A massificação do acesso à internet tem revelado, por efeito das redes sociais, uma espécie de “direito subterrâneo”. Um fenômeno que ocorre no mundo todo, e aqui no Brasil, de forma exacerbada por conta do calor político.

Como reflexo disso, estamos testemunhando uma ‘superficialização’ do padrão de juízo por parte da Suprema Corte. O fato é que, quando não há entendimento claro do que venha a ser liberdade de expressão, censura, poder e autoridade, ganhará protagonismo a censura prévia e o poder desmedido.

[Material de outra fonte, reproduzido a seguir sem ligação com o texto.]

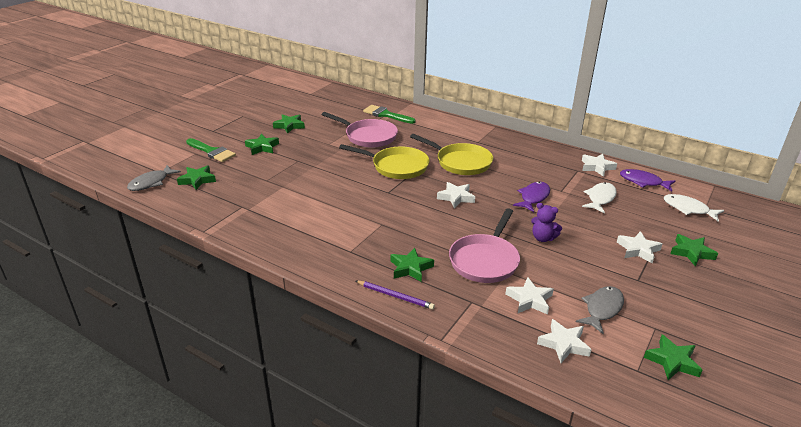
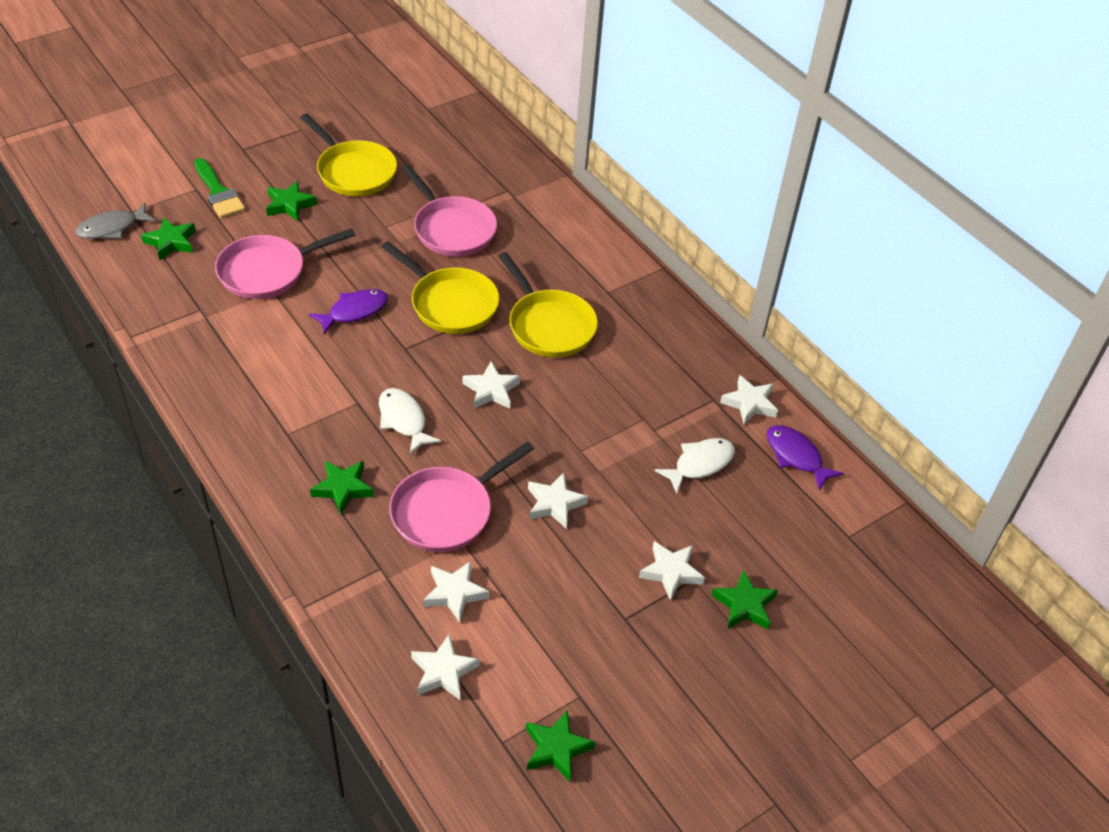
camera: 20 degrees right, 15 degrees up
green star [273,114,305,134] -> yellow pan [300,114,397,196]
purple pencil [356,281,435,310] -> none
green brush [363,105,416,124] -> none
purple fish [513,182,550,212] -> purple fish moved to [309,289,388,335]
purple teddy bear [531,203,562,242] -> white star [528,472,588,529]
grey fish [576,286,624,334] -> none
white fish [664,194,724,222] -> white fish moved to [379,388,441,454]
none -> pink pan [215,228,355,299]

É bem verdade que não cabe considerar a liberdade de expressão como um dogma, ou seja, um direito absoluto, sob o argumento determinista de que, se houver qualquer limite, então significará censura.

O entendimento prudente a considera como um direito inalienável, com seus devidos limites. Vale, a propósito, uma consulta à Constituição, em seu Artigo 5º, inciso IX. Ademais, a Declaração Universal dos Direitos Humanos também prevê, em seu Artigo 19º, que “todo o indivíduo tem direito à liberdade de opinião e de expressão, o que implica o direito de não ser inquietado pelas suas opiniões e o de procurar, receber e difundir, sem consideração de fronteiras, informações e ideias por qualquer meio de expressão”.

Ou seja, há uma tênue fronteira limítrofe entre liberdade de expressão e censura, só perceptível aos dotados de discernimento e bom senso.

Diante do exposto, entendemos que a decisão monocrática do Superior Tribunal Federal (STF), de bloquear contas em redes sociais, tomada no âmbito de um inquérito, ou seja, sem um devido processo judicial, soa poder desmedido por extrapolar a fronteira da liberdade de expressão, ferindo princípios democráticos fundamentais.